▸ WORK REQUIRED: Give a single number in reply. It is the count of lines below that contain the string "border".

▸ DATA EXCERPTS:
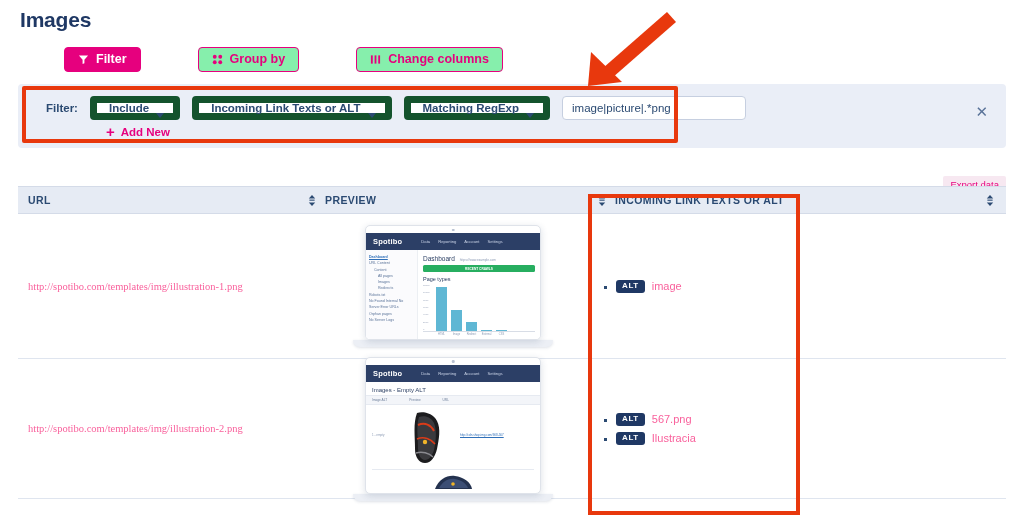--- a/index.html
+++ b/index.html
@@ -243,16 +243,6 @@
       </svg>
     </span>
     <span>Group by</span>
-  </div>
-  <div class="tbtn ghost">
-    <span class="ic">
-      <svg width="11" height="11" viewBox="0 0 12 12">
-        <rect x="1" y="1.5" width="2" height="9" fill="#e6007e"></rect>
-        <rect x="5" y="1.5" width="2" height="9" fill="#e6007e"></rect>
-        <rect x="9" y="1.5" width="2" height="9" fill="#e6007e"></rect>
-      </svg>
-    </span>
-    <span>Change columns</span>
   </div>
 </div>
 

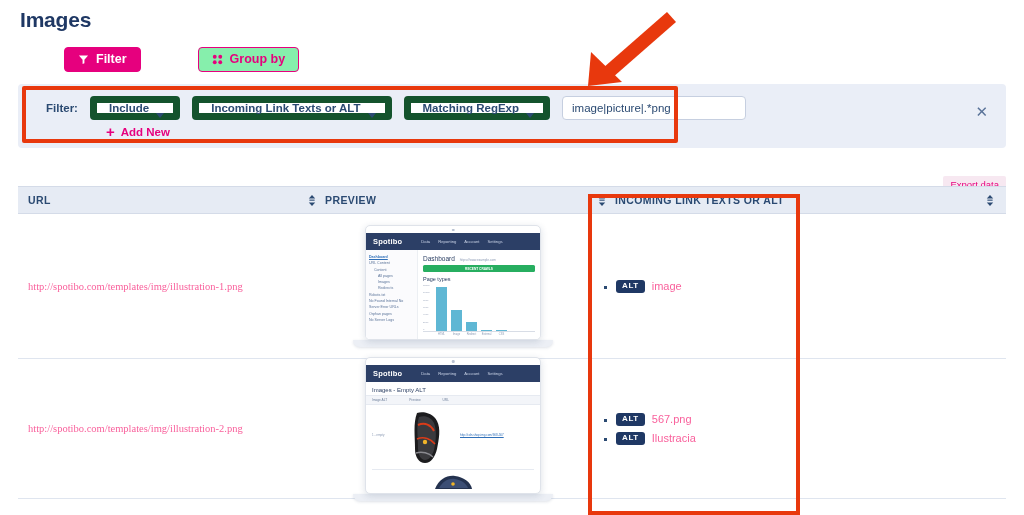--- a/index.html
+++ b/index.html
@@ -52,7 +52,7 @@
   .filter-label { font-size:11.5px; font-weight:bold; color:#2b4a72; }
   .sel {
     position:relative; display:flex; align-items:center;
-    height:24px; background:#fff; border:7px solid #14532d;
+    height:24px; background:#fff; border:1px solid #14532d;
     border-radius:4px; padding:0 24px 0 12px;
     font-size:11.5px; font-weight:bold; color:#2b4a72;
     cursor:pointer; white-space:nowrap;

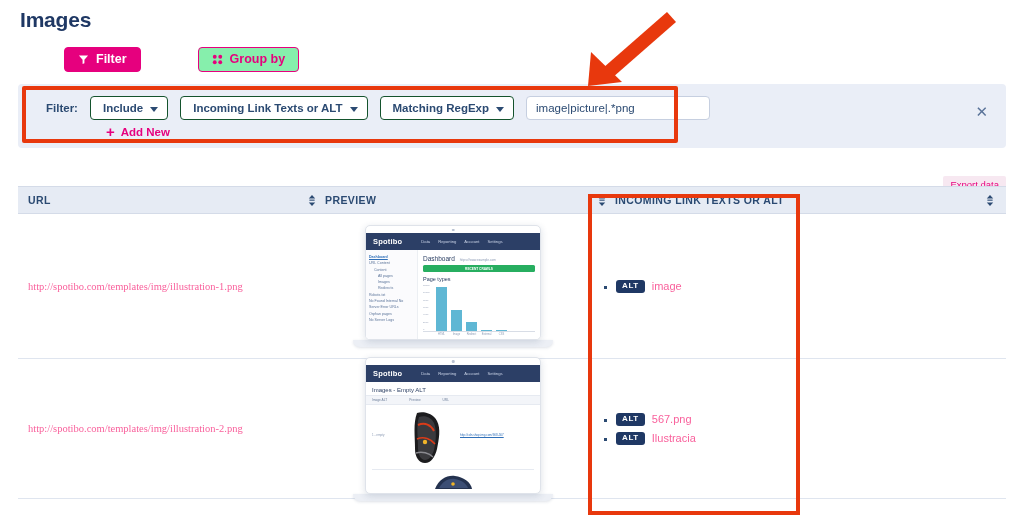--- a/index.html
+++ b/index.html
@@ -86,7 +86,7 @@
   .export-data {
     position:absolute; right:18px; top:176px;
     background:#f7e8f1; color:#e6007e;
-    font-size:9.5px; font-weight:normal;
+    font-size:9.5px; font-weight:bold;
     padding:3px 7px; border-radius:2px; cursor:pointer;
   }
 

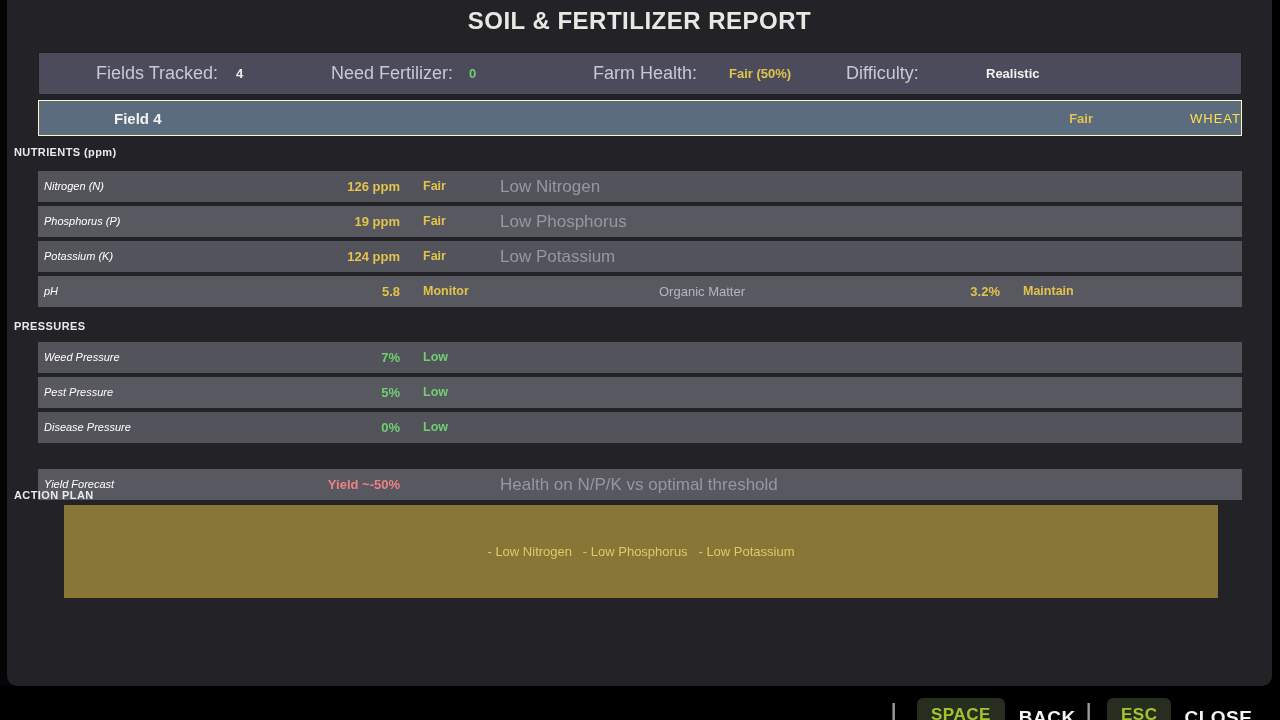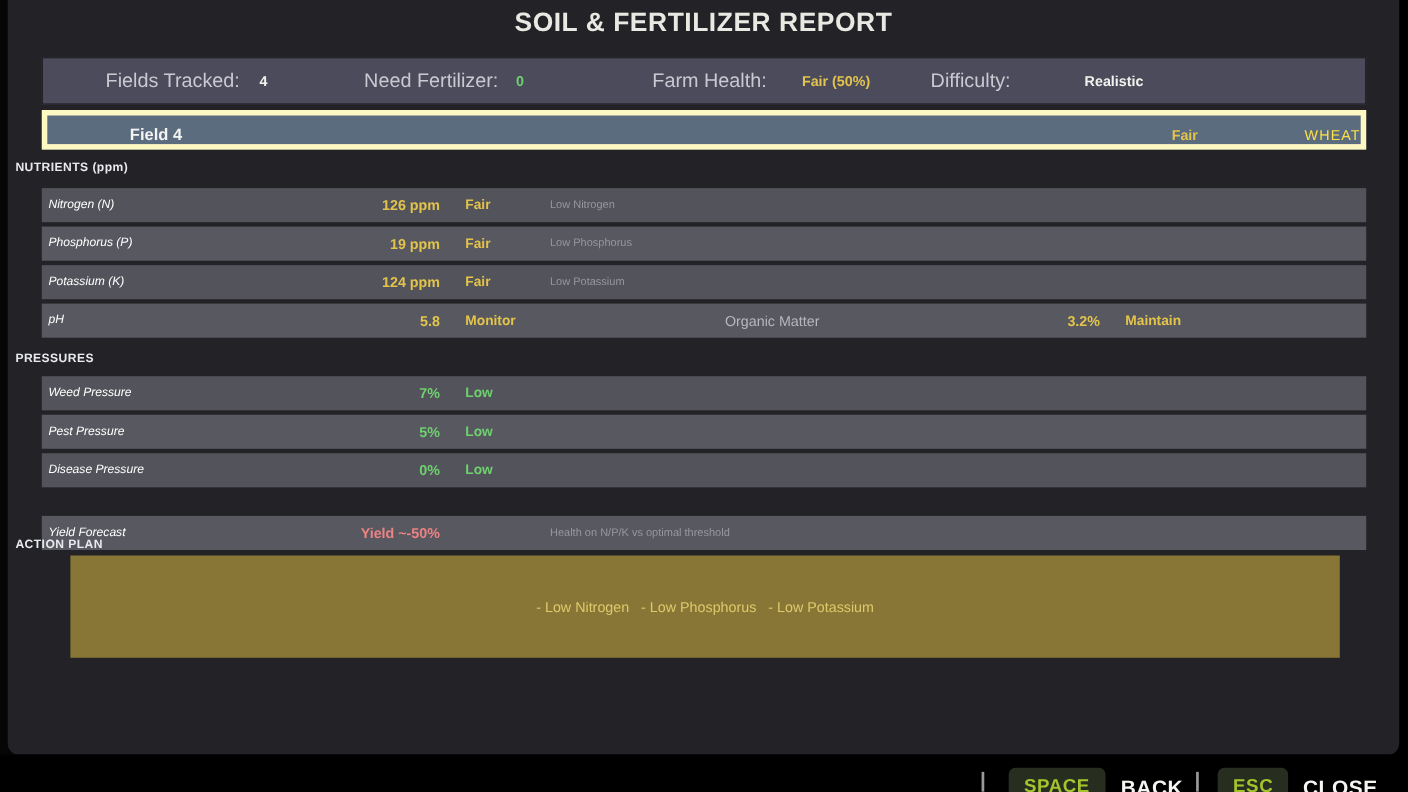--- a/index.html
+++ b/index.html
@@ -25,7 +25,7 @@
   .c-red { color:#ec8383; }
 
   .field-bar { position:absolute; left:31px; top:100px; width:1204px; height:36px;
-               background:#5b6c7e; border:5px solid #fef9c3; }
+               background:#5b6c7e; border:1px solid #fef9c3; }
   .field-name { position:absolute; left:75px; line-height:36px; font-size:15px;
                 font-weight:bold; color:#f4f5f2; }
   .field-crop { position:absolute; left:0; width:100%; text-align:right; line-height:36px;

▸ YOUR RESPONSE: 6